**Text provided**.

External factors such as 'where are house prices going?' are generally speaking only relevant to investors, unless as a private buyer, you can afford to wait. Say you are paying £13k in rent per annum; if you are sure that your ideal house will be £14k cheaper next year, then sure, wait and save a grand...

Now on to Central Banking;
Central Banks influence retail interest rates by charging banks interest on their overnight deposits (US Fed does it differently). There is a margin between the Central Bank's rate and the retail banks public rates which covers the risk and opportunity costs for the retail banks. i.e. if the retail banks need a return of 5%, and the central bank rate is 3%, the public rate that banks will loan out money is 7%. Otherwise the bank won't loan and will leave excess cash on overnight deposit with the central bank.

Now at 7%, people are likely to save and unlikely to borrow. So the Central Bank, in order to keep the economy going, needs people to save less and borrow more, so they bring their interest rates down until the rates offered to Joe Public are at a place where Joe Public is happy to borrow. 

Negative interest rates like now are unorthodox tools (extremely so) and are caused because banks just aren't lending because they can't get a high enough return, and/or Joe Public just isn't borrowing because consumer confidence is low or interest rates are too high.

Banks would rather pay the Central Bank negative interest rates than take the risk of losing that money in bad loans to Joe Public / Jim Industry. Bad loans leads to greater reserve requirements, and Bankers hate having to hold reserves, so better to not loan out the money than have to hold on to greater reserves.

Dataset entries:
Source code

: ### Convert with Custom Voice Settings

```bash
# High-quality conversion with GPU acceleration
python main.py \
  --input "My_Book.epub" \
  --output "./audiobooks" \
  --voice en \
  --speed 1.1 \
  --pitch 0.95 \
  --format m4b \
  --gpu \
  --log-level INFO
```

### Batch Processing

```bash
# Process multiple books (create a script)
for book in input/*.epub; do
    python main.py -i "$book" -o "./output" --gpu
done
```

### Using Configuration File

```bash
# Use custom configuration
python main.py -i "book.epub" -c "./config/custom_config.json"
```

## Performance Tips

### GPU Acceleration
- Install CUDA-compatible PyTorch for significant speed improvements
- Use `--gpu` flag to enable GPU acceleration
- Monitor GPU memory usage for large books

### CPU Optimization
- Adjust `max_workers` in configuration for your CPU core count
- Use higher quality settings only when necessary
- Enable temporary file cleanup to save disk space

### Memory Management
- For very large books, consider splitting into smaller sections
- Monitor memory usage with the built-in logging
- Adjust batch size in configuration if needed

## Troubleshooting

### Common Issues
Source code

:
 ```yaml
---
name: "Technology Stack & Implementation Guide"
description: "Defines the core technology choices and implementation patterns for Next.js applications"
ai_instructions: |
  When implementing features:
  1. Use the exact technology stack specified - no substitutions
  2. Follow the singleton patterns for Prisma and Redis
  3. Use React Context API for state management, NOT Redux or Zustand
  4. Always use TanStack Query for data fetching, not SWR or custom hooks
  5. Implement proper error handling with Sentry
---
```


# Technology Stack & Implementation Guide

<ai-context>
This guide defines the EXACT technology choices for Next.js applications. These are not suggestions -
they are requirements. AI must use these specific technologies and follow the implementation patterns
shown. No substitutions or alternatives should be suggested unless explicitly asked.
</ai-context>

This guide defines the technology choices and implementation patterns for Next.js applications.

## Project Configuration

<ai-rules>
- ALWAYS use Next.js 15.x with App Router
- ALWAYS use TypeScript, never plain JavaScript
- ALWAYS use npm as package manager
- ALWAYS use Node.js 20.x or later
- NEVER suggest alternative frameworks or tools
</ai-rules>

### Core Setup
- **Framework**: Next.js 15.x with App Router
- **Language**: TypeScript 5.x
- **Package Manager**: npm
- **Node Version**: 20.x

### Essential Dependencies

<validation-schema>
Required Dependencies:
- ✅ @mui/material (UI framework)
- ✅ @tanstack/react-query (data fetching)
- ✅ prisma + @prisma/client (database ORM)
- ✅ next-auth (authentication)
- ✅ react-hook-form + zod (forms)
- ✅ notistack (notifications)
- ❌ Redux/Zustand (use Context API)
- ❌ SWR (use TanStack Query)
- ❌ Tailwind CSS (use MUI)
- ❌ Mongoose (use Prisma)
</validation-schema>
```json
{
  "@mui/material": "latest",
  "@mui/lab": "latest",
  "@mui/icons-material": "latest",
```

**Tasks to perform**.
a: According to the post on central banking, why would banks rather pay the Central Bank negative interest rates than lend the money out?
b: In the post on central banking, what does the margin between the Central Bank's rate and the retail banks' public rates cover?
c: Update the post on central banking by writing out everything from "Negative interest rates like" down to "to greater reserves.", with "consumer confidence" replaced by "business confidence".

**Responses for each task**.
a: Banks want to avoid losing the money in bad loans to Joe Public or Jim Industry. Bad loans lead to greater reserve requirements, and bankers hate having to hold reserves, so they prefer not to lend.

b: It covers the risk and opportunity costs for the retail banks.

c:
Negative interest rates like now are unorthodox tools (extremely so) and are caused because banks just aren't lending because they can't get a high enough return, and/or Joe Public just isn't borrowing because business confidence is low or interest rates are too high.

Banks would rather pay the Central Bank negative interest rates than take the risk of losing that money in bad loans to Joe Public / Jim Industry. Bad loans leads to greater reserve requirements, and Bankers hate having to hold reserves, so better to not loan out the money than have to hold on to greater reserves.